Dear Sir,

As someone with a financial background in the capital deci­sion making process, it would be expected that many “what if “scenarios should have been examined regarding the instal­lation of the desalination plant especially the downside prob­abilities and its effect on the economy especially WASA.
The most important “what if” is the situation as to what hap­pens if the expected demand for industrial water does not materialize because of political or other considerations e.g. Pt. Lisas plant shutdowns from no gas supply etc. In such a case, provisions or contingencies ought to have been inscribed in the contract to ensure there is some relief for the buyer (WASA) of water.
Surely not to have the buyer pay millions for water originally established for industrial use at a high price but now sold as public use water for next to nothing. Nah, dat is real stupidness. Are these people real! And why did we or WASA not build our own desali­nation plant too? which would be another alternative to the project for our own protection.
Is the desalination plant a delib­erate corrupt contract negotiated for a big business somebody – We are all helpless and unknowl­edgeable about this. I have heard this somewhere, you know.
Nobody wants to take the blame and so WASA is condemned as a dead Company which can no lon­ger be resuscitated or made viable according to Rowley who is al­ways blameless in everything – he knows all you know.
In the case of Petrotrin, since Government made the blunder with the GTL plant the loan commit­ment is now excised from Petro so Petro can now breather according to Imbert.

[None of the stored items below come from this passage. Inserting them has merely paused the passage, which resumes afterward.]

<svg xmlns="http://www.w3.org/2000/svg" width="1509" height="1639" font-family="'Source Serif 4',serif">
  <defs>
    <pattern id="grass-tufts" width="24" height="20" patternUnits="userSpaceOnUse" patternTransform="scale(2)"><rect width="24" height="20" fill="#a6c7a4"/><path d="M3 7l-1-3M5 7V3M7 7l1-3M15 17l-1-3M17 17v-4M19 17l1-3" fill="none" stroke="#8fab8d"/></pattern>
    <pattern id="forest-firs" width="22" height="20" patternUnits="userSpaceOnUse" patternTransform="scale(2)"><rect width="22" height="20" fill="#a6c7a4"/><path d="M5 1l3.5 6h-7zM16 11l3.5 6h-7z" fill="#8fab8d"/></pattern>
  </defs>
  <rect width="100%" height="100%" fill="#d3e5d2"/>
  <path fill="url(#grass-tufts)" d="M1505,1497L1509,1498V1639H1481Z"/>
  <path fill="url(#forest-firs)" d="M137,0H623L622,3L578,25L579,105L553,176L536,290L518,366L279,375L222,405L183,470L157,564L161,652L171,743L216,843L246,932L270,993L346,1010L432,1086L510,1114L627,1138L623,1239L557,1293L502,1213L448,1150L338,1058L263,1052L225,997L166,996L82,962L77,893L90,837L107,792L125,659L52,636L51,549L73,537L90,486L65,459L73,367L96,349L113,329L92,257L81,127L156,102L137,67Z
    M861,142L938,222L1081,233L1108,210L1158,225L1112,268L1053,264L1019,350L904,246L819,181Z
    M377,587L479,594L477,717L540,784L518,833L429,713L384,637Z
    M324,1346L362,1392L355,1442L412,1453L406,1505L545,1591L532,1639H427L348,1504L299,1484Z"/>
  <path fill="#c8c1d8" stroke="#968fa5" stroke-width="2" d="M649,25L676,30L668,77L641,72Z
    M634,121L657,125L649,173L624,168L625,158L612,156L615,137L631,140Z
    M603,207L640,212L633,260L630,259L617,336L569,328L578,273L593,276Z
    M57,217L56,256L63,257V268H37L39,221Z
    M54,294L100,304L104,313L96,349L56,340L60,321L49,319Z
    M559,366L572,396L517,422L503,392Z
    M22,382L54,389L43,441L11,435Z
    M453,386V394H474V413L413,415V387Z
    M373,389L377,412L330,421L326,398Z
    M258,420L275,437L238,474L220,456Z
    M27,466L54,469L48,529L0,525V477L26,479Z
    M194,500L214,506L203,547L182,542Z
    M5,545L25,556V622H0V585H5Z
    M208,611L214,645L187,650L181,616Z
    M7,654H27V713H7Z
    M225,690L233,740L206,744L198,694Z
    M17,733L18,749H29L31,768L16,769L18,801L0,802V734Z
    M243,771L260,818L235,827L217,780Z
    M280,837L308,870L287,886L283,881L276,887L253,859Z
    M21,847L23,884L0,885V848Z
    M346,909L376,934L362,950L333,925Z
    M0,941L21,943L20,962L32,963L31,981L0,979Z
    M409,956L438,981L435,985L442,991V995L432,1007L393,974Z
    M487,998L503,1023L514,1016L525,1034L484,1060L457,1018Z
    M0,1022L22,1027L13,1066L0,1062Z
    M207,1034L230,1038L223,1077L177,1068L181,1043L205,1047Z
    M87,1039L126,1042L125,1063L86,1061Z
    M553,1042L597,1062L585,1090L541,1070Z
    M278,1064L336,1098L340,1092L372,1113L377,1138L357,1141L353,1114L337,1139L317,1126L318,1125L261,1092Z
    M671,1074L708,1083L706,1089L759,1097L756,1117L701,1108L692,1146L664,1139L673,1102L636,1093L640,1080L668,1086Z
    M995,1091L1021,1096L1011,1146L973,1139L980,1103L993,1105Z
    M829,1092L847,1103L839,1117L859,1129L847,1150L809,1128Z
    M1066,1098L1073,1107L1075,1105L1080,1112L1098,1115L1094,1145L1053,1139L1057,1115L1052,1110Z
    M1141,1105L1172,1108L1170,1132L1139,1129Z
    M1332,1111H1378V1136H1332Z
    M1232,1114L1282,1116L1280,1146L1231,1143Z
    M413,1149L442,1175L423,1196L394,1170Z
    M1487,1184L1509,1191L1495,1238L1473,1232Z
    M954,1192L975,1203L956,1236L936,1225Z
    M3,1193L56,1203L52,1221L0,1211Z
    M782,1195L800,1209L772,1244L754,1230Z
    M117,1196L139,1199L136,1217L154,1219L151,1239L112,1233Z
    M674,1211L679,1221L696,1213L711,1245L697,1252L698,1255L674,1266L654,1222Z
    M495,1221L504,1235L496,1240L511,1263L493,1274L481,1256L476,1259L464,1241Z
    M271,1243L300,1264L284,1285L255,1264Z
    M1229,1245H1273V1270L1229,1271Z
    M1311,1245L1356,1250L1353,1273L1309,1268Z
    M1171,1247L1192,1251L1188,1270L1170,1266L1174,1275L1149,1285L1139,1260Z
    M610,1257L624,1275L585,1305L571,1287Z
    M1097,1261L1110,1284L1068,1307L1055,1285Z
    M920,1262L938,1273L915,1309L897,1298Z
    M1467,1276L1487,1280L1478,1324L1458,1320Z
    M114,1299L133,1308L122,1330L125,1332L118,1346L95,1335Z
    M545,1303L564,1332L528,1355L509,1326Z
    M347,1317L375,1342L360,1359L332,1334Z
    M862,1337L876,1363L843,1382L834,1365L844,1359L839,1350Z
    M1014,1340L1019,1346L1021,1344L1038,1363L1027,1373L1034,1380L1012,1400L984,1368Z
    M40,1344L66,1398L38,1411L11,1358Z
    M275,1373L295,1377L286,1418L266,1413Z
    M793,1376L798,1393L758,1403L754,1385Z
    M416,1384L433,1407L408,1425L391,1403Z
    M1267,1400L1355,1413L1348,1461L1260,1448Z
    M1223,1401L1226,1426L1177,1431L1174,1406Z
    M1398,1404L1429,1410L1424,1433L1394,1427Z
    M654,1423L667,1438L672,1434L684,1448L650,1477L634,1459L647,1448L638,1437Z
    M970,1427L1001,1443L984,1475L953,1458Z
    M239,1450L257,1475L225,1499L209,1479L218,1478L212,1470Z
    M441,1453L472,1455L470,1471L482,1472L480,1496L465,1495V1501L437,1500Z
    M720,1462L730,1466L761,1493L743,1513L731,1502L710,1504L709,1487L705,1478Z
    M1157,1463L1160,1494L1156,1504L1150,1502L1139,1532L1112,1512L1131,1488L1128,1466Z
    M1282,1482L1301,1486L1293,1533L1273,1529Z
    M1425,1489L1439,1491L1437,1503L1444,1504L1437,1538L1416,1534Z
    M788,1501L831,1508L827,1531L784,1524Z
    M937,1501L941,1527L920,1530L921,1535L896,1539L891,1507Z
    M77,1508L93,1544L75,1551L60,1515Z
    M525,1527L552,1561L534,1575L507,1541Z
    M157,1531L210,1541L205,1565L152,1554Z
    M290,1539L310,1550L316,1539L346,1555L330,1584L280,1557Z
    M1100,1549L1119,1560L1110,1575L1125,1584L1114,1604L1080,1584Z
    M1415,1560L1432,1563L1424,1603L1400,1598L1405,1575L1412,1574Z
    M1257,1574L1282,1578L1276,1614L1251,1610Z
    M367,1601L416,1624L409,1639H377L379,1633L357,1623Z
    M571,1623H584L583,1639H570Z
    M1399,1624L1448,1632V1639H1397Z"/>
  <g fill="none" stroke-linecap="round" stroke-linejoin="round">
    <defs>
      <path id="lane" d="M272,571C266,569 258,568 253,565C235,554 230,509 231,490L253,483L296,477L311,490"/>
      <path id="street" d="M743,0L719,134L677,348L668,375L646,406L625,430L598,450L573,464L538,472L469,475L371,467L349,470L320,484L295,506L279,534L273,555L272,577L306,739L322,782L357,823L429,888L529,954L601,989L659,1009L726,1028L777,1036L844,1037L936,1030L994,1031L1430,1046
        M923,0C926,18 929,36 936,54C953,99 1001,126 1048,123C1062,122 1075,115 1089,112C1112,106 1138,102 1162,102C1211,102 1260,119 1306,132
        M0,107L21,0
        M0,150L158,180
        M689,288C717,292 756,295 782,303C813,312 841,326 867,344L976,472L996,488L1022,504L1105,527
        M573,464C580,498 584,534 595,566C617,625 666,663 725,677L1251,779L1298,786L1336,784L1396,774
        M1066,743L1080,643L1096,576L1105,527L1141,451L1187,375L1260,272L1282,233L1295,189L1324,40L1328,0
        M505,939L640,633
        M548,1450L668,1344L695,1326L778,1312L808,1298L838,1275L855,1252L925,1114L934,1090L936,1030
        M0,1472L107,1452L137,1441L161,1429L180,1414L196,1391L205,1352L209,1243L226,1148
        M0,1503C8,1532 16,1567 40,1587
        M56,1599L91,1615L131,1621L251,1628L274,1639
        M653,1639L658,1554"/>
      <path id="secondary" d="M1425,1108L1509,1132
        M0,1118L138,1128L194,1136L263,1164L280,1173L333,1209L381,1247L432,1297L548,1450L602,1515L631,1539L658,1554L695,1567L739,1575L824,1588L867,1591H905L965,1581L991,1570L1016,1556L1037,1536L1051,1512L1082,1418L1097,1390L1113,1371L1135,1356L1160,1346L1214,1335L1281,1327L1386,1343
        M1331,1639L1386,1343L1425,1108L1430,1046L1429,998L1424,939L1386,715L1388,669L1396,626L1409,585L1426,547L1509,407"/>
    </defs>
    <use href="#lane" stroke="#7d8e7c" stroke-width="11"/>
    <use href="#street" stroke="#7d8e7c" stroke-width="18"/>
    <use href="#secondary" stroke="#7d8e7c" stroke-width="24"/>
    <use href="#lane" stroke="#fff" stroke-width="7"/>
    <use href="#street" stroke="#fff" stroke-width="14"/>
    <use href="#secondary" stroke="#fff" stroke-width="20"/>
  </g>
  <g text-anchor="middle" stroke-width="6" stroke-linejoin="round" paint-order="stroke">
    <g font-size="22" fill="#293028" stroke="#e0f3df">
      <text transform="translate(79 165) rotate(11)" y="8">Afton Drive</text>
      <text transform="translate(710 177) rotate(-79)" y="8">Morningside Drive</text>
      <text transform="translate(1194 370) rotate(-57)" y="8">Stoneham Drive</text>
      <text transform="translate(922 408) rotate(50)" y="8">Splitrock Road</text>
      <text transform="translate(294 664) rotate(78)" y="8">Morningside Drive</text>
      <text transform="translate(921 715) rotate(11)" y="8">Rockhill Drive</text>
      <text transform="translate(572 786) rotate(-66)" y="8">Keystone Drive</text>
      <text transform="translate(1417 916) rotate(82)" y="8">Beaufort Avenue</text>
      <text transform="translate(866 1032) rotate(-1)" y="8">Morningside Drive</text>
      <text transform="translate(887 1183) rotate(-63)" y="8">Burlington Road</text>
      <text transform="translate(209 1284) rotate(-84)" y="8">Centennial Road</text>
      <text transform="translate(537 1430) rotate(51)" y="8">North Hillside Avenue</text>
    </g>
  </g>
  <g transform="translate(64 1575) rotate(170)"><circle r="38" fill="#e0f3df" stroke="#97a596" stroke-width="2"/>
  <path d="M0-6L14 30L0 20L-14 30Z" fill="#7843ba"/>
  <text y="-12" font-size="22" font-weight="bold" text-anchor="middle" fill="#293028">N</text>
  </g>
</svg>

This was not an operat­ing problem cause but a govern­ment blunder for us taxpayers to now pay through our nose in a very bad economic situation now.
WASA is in a similar position having to absorb the “blunder” of ignorant stupid or corrupt gov­ernance where even up to today there is a Minister of Finance installed without any financial training. So why can’t they re­move this burden from WASA and let Government pay the dif­ference between the potable wa­ter price and the industrial price? WASA’s books would then look alarmingly different, I am sure.
Expect more confusionality from the finance man. I think next year the price of gas and oil will drop drastically. Do you think that the man will then lower the price at the pump – you must know the answer.
We have a “we” or “them” situ­ation in governance. It is all about “them” and their taxes first, “them” who are the controllers of the com­manding heights and not the peo­ple. We now have an economy that no longer respects the private sec­tor and so there will be no transfer­ence to a Singaporian model ever under these blunderers.
Send your US dollars, whatever you can get to a foreign bank now for your future protection. That is the best advice anyone can get given the present shortage that will only get worse.
The devaluation will come after the 2020 General Election with a lot of excuses as to why it is then necessary.